Tugas Latihan 1: Ringkaslah paragraf dalam teks bacaan tentang arah kiblat yang diawali "Kita bisa menarik kesamaan" tanpa menghilangkan fakta utamanya.
Tugas Latihan 2: Tuliskan kembali tanpa perubahan seluruh bagian teks bacaan tentang arah kiblat, dari "Maka hendaklah mereka" hingga "simbol pemersatu semata.".

Teks Bacaan:
Kenapa Sholat dan Haji Harus berkiblat kearah
Ka’bah ?
Assalamu'alaykum Wr. Wb.
Islam adalah ajaran yang rasional, penyembahan
kepada Allah semesta alam yang Maha Ghaib pada dasarnya tidak mungkin ditujukan
hanya kepada satu tempat tertentu saja apalagi Allah berada dimana-mana dan
selalu mengawasi setiap gerak dan diri kita.
Dan kepunyaan Allah sajalah Timur dan
Barat, maka ke manapun kamu menghadap di situlah wajah Allah. Sesungguhnya Allah
Maha Luas lagi Maha Mengetahui. – Qs. al-Baqarah 2:144
Jika halnya secara praktek dilapangan umat
Islam mengarahkan sholat mereka kearah Ka’bah dimasjid al-haram itu tidak serta merta diartikan sebagai suatu
simbol penyembahan pada berhala yang berupa susunan batu hitam, namun
semata-mata untuk menjadikan Ka’bah itu suatu kesatuan tujuan dalam beribadah kepada Tuhan Yang Maha
Satu.
Maka hendaklah mereka menyembah Tuhan Pemilik
rumah ini (ka'bah).
- Qs. al-Quraisy
106:3
Dengan demikian didalam Islam tidak terjadi
perbedaan antara satu bangsa yang menganut Islam dengan bangsa lainnya yang juga
menganut Islam mengenai tata cara peribadatan dan arah penghadapannya.
Kita bisa menarik
kesamaan dalam kasus ini dengan Garuda Pancasila yang digunakan sebagai lambang
negara kesatuan Republik Indonesia. Dimana Garuda Pancasila adalah simbol
pemersatu bangsa yang memiliki aneka adat istiadat, budaya, suku dan agama
sebagaimana bisa kita lihat slogan pada kaki Garuda Pancasila : Bhineka Tunggal
Ika.; Tetapi apakah berarti Garuda Pancasila menjadi sesembahan bangsa Indonesia
? Tentu saja tidak, karena dia hanya sebatas simbol pemersatu semata.
Meski begitu, analogi Garuda Pancasila dan
Ka’bah tadi tidak bisa
disamakan dalam kasus penyembahan patung Yesus dan Bunda Maria seperti yang
dijumpai dalam tradisi Kristen, karena mereka pada dasarnya memang menyembah dan
meminta tolong kepada obyek yang dipatungkan itu dan mereka tidak menganggap
patung-patung tersebut sebagai simbol pemersatu sebagaimana posisi
Ka’bah bagi umat Islam. Dengan
demikian kasus penyembahan terhadap patung seperti ini masuk dalam kategori
menyembah berhala.

Catatan Dataset:
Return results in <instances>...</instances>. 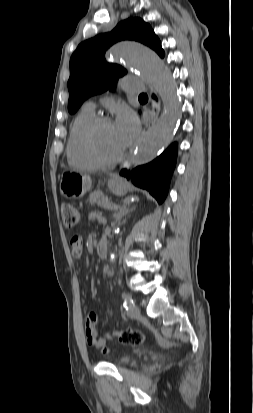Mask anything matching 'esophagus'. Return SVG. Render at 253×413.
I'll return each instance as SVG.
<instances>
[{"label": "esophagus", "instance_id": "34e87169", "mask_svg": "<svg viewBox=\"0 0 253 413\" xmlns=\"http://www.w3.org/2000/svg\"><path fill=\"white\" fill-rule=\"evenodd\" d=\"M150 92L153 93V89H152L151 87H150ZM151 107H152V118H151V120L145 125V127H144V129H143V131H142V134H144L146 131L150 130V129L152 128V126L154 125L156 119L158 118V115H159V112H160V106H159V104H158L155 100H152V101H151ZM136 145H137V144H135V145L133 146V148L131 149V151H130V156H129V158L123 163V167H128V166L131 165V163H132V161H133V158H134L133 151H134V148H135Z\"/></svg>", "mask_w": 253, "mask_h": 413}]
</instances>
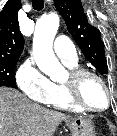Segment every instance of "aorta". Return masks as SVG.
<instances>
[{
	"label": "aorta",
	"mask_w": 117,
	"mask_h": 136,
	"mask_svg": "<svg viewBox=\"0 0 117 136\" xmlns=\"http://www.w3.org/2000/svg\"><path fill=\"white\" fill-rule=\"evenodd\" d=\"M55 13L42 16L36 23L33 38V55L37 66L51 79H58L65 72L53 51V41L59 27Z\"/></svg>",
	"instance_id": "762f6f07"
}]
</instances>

---

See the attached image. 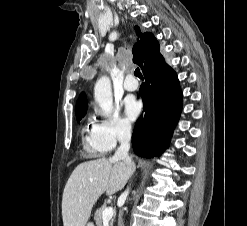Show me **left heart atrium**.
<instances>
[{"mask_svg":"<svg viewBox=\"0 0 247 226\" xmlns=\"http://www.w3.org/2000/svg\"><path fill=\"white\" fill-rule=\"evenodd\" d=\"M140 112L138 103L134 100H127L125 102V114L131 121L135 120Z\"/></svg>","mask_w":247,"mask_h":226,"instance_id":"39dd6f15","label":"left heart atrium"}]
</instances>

==

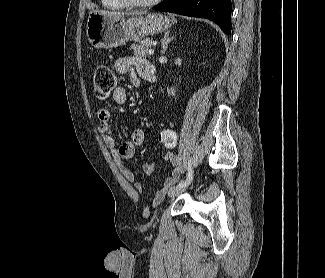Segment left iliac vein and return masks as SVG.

Jawaban Tertulis 1: Kasus Ka'bah serupa dengan Garuda Pancasila, lambang negara kesatuan Republik Indonesia. Garuda Pancasila adalah simbol pemersatu bangsa yang beragam adat istiadat, budaya, suku, dan agamanya, seperti terlihat pada semboyan Bhineka Tunggal Ika di kakinya. Meski begitu, Garuda Pancasila bukan sesembahan bangsa Indonesia, melainkan hanya simbol pemersatu.

Jawaban Tertulis 2:
Maka hendaklah mereka menyembah Tuhan Pemilik
rumah ini (ka'bah).
- Qs. al-Quraisy
106:3
Dengan demikian didalam Islam tidak terjadi
perbedaan antara satu bangsa yang menganut Islam dengan bangsa lainnya yang juga
menganut Islam mengenai tata cara peribadatan dan arah penghadapannya.
Kita bisa menarik
kesamaan dalam kasus ini dengan Garuda Pancasila yang digunakan sebagai lambang
negara kesatuan Republik Indonesia. Dimana Garuda Pancasila adalah simbol
pemersatu bangsa yang memiliki aneka adat istiadat, budaya, suku dan agama
sebagaimana bisa kita lihat slogan pada kaki Garuda Pancasila : Bhineka Tunggal
Ika.; Tetapi apakah berarti Garuda Pancasila menjadi sesembahan bangsa Indonesia
? Tentu saja tidak, karena dia hanya sebatas simbol pemersatu semata.